Beyond the dosing regimen, advisory committee members highlighted a need to gather additional efficacy and safety data in specific subgroups, such as on the earlier-stage patients with no or very low levels of tau, minority populations, and in patients with Down syndrome, who are at an increased risk of developing dementia.

"It is everyone's duty to obtain that information going forward," said Nilüfer Ertekin-Taner, a professor of neuroscience and neurology at the Mayo Clinic in Jacksonville, Florida.

Should donanemab be approved, physicians will also need to be educated on the risk of various side effects with the drug and how to identify them.

For example, patients with two copies of the APOE4 allele have a higher risk of amyloid-related imaging abnormalities (ARIA), one of the most common adverse events seen in clinical trials of donanemab, which can present as temporary swelling or bleeding in the brain. While patients with ARIA are usually asymptomatic, when it does present issues, it can be difficult to diagnose since the symptoms are similar to those seen in stroke. Lilly has suggested that patients who receive donanemab carry a medical information card with information about the drug and risk of ARIA.

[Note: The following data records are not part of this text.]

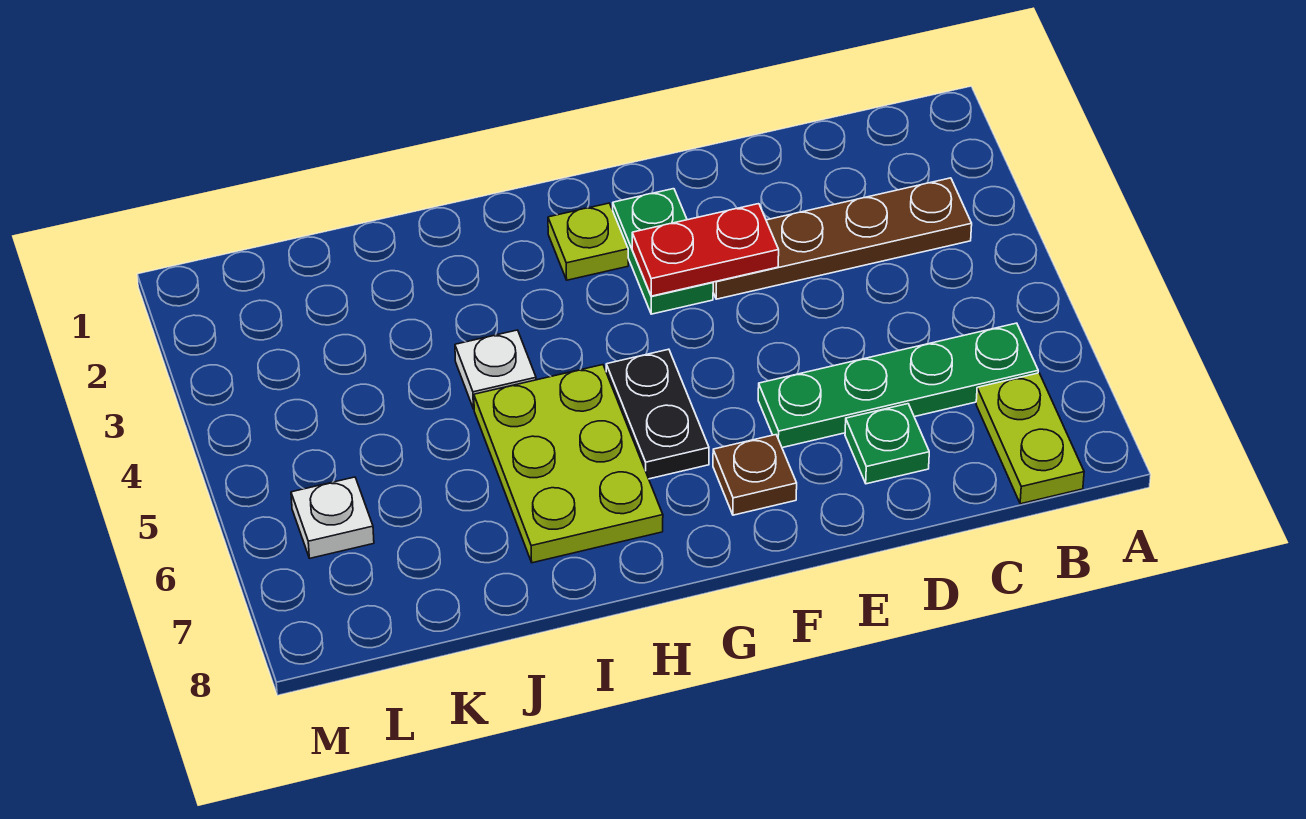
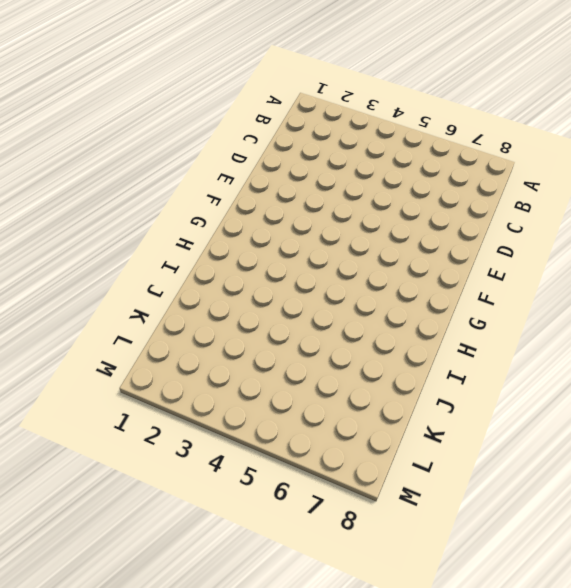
none -> brown plate B3:E3 level 1
none -> green plate B6:E6 level 1
none -> lime plate B7:B8 level 1

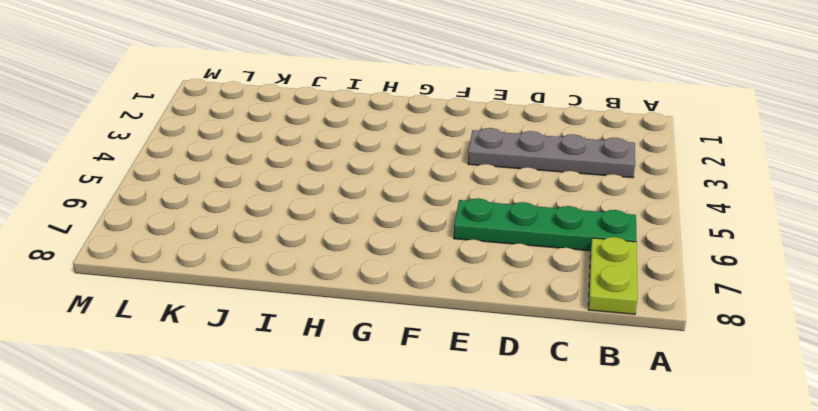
grey plate B3:E3 level 1 -> brown plate B3:E3 level 1
none -> green plate D7 level 1
none -> green plate F2:F3 level 1
none -> brown plate F7 level 1

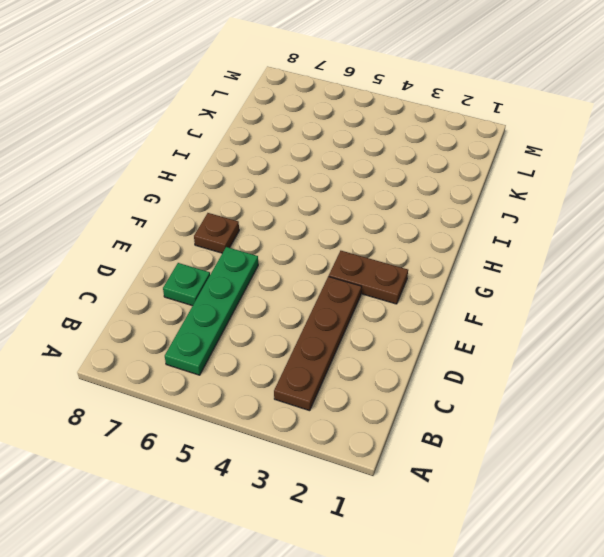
brown plate F2:F3 level 1 -> green plate F2:F3 level 1
none -> lime plate B7:B8 level 1
none -> lime plate G2 level 1
none -> black plate G5:G6 level 1

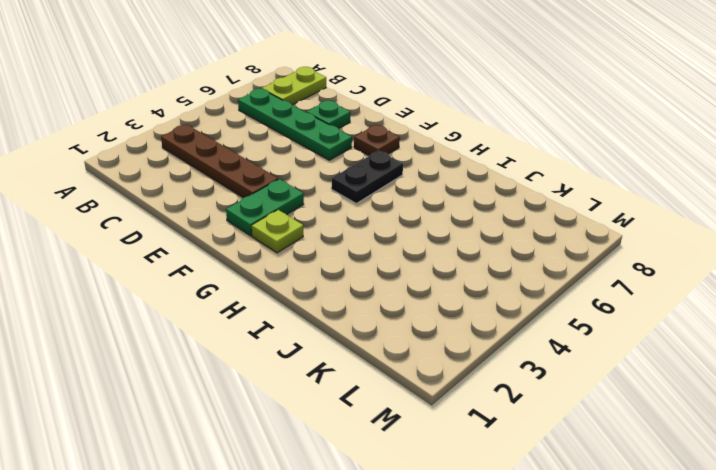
none -> lime plate H5:I7 level 1
none -> white plate I4 level 1
none -> white plate L6 level 1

Additionally, Lilly has suggested that donanemab's label could potentially include a boxed warning about ARIA, a recommendation for APOE testing prior to treatment initiation, and a recommendation for MRI scans to monitor patients for ARIA events during early treatment. The FDA required such a boxed warning on ARIA and a recommendation for APOE testing when it approved Leqembi.

Lilly also proposed three post-marketing studies in which it would characterize safety risks associated with donanemab, including ARIA, intracerebral hemorrhage, and serious hypersensitivity reactions.

While the advisory committee members voted in favor of donanemab's benefit-risk profile, they emphasized the importance of those proposed steps to continue to study risks associated with donanemab and ensure that physicians and patients are aware of them. "The benefits outweigh the risks, as long as the risks are being monitored and educated upon appropriately," Poston said.